Bill Gurley, a well-known venture capitalist, walked onto the stage at an event this week and asked the audience to shout a phrase that wouldn’t normally generate excitement. However, Gurley received a resounding response from the spectators.
“Regulation is the friend of the incumbent!” They shouted.
Gurley spoke at the All-In Summit in Los Angeles, an event primarily focused on technology All-in podcast. He titled his presentation “2,851 Miles,” which is the distance between Silicon Valley and Washington, DC
Gurley – who, as a general partner at VC firm Benchmark, has invested in companies such as Uber, Grubhub and Zillow – warned of the dangers of regulatory capture. He described his own experiences of opposing it when championing innovative startups, then warned about its role in artificial intelligence today.
To explain the concept, he quoted George Stigler, winner of the 1982 Nobel Prize in Economics, who said: “Regulation is generally adopted by industry and is designed and implemented primarily for its own benefit. ” In other words, a special interest is given priority over the general interest of the public.
Gurley talked about his experiences with Tropos Networks, in which Benchmark invested. He described how mayors were initially excited about the company’s wireless mesh networking technology, hoping to use it to provide municipal Wi-Fi services.
“There were hundreds of mayors across the country who wanted to provide free Wi-Fi services throughout their downtowns,” Gurley said. “It would help with public safety, economic development and of course the digital divide.”
Unfortunately, he said, the idea “clashed with commercial interests,” namely incumbents with powerful lobbyists. In Philadelphia, he said, Verizon and Comcast used lobbyists to push bills through the Pennsylvania Legislature that would protect their positions from upstart challengers like Tropos. Soon, more such rules spread to other states.
Regulatory risks in AI are captured
Gurley presented a few other regulatory examples before highlighting an issue that is more relevant today: AI
He shared on-screen one New York Times article from May titled: “OpenAI’s Sam Altman Urges AI Regulation During Senate Hearing.”
“Sam is just getting started,” Gurley said, referring to Sam Altman, CEO of OpenAI. “He also wants regulation.” OpenAI, the maker of AI chatbots ChatGPT and GPT-4, is widely seen as having a major lead over rivals.
“There is something very scary in this AI space,” Gurley said. “The incumbents who want to run for a meeting with… the government are spreading something that I don’t think is accurate or fair: they’re spreading a negative open source message, and I think this is precisely because they know that this is their biggest threat. ”
If large language models (LLMs) – which power AI chatbots like ChatGPT – are open source, the reasoning goes, more startups will be able to innovate and challenge incumbents.

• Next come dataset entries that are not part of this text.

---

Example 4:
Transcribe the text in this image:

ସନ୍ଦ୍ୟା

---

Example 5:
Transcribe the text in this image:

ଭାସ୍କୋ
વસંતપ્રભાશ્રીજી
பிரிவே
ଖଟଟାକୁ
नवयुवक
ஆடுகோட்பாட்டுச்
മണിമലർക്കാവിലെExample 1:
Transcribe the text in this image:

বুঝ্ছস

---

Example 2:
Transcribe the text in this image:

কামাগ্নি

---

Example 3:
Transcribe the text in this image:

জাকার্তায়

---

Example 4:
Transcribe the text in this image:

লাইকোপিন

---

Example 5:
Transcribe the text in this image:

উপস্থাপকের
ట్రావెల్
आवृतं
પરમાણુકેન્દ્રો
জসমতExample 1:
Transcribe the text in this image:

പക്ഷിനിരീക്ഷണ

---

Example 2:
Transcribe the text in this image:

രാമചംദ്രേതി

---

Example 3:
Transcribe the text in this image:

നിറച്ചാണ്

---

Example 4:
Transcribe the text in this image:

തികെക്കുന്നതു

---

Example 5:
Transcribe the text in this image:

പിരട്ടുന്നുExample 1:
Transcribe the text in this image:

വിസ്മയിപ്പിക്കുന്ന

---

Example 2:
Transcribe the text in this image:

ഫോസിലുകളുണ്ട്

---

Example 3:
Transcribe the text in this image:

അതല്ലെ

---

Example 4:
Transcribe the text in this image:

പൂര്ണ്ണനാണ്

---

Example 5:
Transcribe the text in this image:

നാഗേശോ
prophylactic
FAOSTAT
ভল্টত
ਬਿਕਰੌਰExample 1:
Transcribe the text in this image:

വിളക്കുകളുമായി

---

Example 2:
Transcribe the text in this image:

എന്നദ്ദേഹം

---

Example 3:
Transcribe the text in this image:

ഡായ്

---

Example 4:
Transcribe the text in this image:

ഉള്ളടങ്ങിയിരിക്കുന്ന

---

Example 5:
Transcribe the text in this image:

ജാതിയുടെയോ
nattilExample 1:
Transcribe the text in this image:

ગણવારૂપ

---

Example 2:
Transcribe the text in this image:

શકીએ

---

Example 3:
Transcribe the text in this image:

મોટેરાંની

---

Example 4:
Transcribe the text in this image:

In contrast, OpenAI and Google’s LLMs (with its ChatGPT rival Bard) are generally not available for public scrutiny.
Tesla CEO Elon Musk, who co-founded OpenAI but later drifted away from it, tweeted in February: “OpenAI was created as an open source (that’s why I called it ‘Open’ AI), non-profit organization to serve as a counterbalance to Google, but now it has essentially become a closed source company with maximum profit controlled by Microsoft. Not at all what I meant.”

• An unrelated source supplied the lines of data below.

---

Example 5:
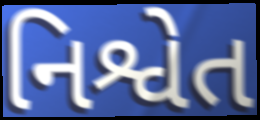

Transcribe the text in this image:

નિશ્વેત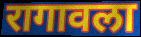
रागावलाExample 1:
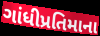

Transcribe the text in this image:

ગાંધીપ્રતિમાના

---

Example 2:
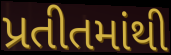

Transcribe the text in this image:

પ્રતીતમાંથી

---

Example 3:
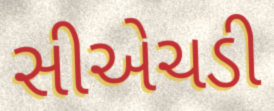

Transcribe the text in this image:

સીએચડી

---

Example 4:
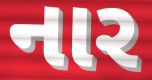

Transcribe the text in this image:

નાર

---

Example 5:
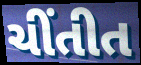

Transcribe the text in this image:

ચીંતીત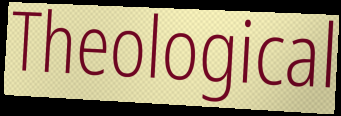
Theological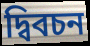
দ্বিবচন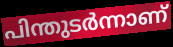
പിന്തുടർന്നാണ്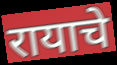
रायाचे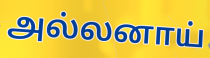
அல்லனாய்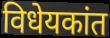
विधेयकांत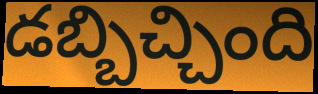
డబ్బిచ్చిందిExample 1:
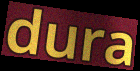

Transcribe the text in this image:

dura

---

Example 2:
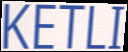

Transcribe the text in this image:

KETLI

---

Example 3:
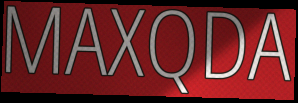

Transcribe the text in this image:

MAXQDA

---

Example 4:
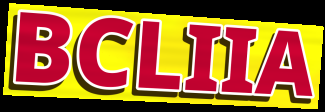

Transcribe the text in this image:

BCLIIA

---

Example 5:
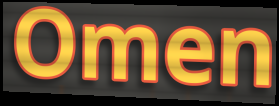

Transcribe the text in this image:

Omen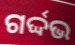
ଗର୍ଦ୍ଦଭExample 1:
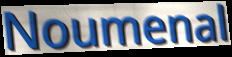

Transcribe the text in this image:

Noumenal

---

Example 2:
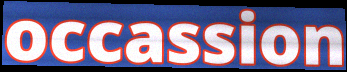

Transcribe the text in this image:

occassion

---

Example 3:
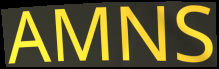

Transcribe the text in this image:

AMNS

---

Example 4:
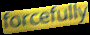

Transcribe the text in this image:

forcefully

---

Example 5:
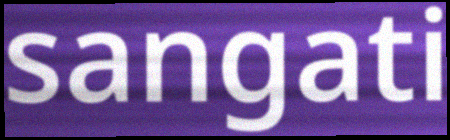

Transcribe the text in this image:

sangati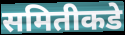
समितीकडेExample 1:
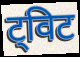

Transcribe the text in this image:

ट्विट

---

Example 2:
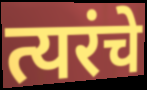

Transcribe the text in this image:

त्यरंचे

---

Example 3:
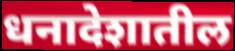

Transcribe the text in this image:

धनादेशातील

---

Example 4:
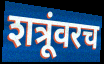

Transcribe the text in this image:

शत्रूंवरच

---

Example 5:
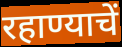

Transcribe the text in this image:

रहाण्याचें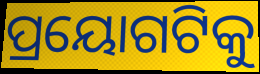
ପ୍ରୟୋଗଟିକୁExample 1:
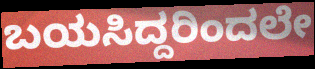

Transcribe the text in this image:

ಬಯಸಿದ್ದರಿಂದಲೇ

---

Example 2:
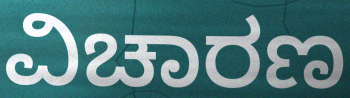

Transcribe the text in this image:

ವಿಚಾರಣ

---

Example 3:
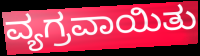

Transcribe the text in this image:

ವ್ಯಗ್ರವಾಯಿತು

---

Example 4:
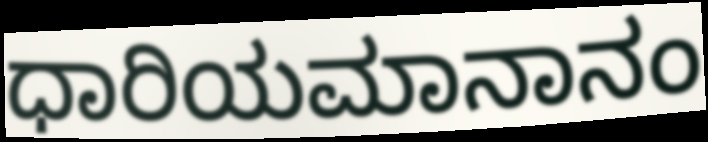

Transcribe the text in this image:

ಧಾರಿಯಮಾನಾನಂ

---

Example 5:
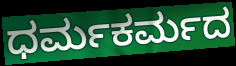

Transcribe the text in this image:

ಧರ್ಮಕರ್ಮದ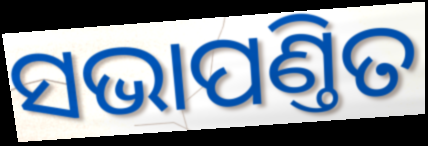
ସଭାପଣ୍ତିତ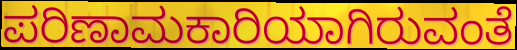
ಪರಿಣಾಮಕಾರಿಯಾಗಿರುವಂತೆ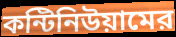
কন্টিনিউয়ামের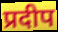
प्रदीप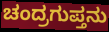
ಚಂದ್ರಗುಪ್ತನು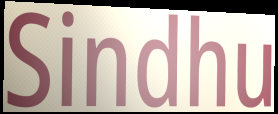
SindhuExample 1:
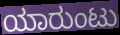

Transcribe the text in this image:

ಯಾರುಂಟು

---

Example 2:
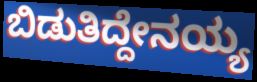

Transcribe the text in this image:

ಬಿಡುತಿದ್ದೇನಯ್ಯ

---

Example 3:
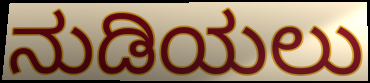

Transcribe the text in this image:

ನುಡಿಯಲು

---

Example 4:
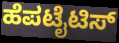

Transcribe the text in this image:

ಹೆಪಟೈಟಿಸ್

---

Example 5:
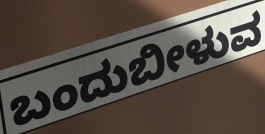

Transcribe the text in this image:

ಬಂದುಬೀಳುವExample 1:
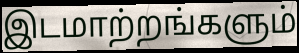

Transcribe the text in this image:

இடமாற்றங்களும்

Altman and Microsoft have denied this characterization, and Ilya Sutskever, chief scientist and co-founder of OpenAI, shared his thoughts on the reasons for the move away from open source in an interview with The Verge in March:
“We were wrong. Plain and simple, we were wrong. If you, like us, believe that AI – AGI – will at some point be extraordinarily, incredibly powerful, then there is simply no point in using open source. is a bad idea…I fully expect that in a few years it will be completely clear to everyone that open source AI is simply not sensible.”
He added that “at some point it will be very easy, if you want to, to do a lot of damage with those models.” However, he also noted that “the safety side is not yet as salient as the competitive side,” and that “there are a lot of companies that want to do the same thing.”

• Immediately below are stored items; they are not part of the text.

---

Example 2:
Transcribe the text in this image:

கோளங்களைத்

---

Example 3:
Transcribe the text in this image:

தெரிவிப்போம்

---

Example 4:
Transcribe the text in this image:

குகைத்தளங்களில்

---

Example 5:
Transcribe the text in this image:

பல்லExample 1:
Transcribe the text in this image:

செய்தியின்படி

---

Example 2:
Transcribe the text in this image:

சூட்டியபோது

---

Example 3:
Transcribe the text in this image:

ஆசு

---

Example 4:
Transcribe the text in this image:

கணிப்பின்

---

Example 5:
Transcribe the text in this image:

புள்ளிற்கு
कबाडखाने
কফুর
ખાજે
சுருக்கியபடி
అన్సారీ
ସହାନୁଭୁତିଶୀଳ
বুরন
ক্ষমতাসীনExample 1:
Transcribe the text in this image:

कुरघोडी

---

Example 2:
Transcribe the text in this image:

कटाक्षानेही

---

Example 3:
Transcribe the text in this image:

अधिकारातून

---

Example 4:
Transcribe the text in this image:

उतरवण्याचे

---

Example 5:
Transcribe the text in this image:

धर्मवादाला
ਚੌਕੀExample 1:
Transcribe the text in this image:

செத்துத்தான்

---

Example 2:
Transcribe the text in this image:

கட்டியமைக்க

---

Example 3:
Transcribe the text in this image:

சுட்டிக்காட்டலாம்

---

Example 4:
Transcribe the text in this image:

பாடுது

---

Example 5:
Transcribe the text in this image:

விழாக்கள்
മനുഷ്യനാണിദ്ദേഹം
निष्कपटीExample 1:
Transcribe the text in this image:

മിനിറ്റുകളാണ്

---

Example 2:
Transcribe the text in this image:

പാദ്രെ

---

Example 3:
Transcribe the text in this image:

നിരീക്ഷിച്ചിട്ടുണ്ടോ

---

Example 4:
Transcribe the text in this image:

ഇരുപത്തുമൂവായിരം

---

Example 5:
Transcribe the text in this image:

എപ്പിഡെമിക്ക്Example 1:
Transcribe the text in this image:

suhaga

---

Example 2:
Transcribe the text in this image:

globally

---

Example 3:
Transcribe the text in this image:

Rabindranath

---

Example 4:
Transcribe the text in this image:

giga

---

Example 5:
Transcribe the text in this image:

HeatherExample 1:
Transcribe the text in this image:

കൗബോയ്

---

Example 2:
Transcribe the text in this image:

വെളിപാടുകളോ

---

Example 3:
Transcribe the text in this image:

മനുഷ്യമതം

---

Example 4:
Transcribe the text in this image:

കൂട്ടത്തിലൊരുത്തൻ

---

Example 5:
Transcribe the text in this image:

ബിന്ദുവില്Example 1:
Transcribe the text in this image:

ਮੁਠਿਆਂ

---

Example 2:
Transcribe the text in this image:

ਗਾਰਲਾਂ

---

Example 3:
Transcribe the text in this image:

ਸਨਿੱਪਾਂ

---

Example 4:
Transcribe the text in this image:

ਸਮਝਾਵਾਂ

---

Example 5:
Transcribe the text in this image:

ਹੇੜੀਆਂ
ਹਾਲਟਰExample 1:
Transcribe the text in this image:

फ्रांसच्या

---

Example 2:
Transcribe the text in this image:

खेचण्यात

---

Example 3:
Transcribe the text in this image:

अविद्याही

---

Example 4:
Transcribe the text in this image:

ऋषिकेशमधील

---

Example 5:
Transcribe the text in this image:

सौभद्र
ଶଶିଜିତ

Altman himself told lawmakers in May: “We don’t want to slow down smaller startups. We don’t want to slow down the open source efforts,” adding, “We still need them to comply.”
Marc Andreessen, general partner at VC firm Andreessen Horowitz, has spoken out against AI regulation, warning in June that “CEOs stand to make more money if regulatory barriers are erected that create a cartel of industry-driven government blessed AI vendors protected from new startups and open source competition.”
Gurley said Llama 2 from Meta, one of the leading open-source LLMs, “is actually super interesting.”
Silicon Valley celebrities, including Andreessen, YCombinator co-founder Paul Graham and Greylock partner Reid Hoffman, have signed a statement of support for Llama 2 stating:
“We support an open innovation approach to AI. Responsible and open innovation gives us all a stake in the AI development process, giving these technologies visibility, control and trust. By opening the current Llama models, everyone can benefit from this technology.”
Near the end of his presentation, Gurley warned that “if you care about prosperity and you kill innovation, you’re going to kill prosperity.”
He ended his speech by referring back to the title “2,851 Miles”.
“The reason Silicon Valley is so successful,” he said, “is because it’s so damn far away from Washington, DC.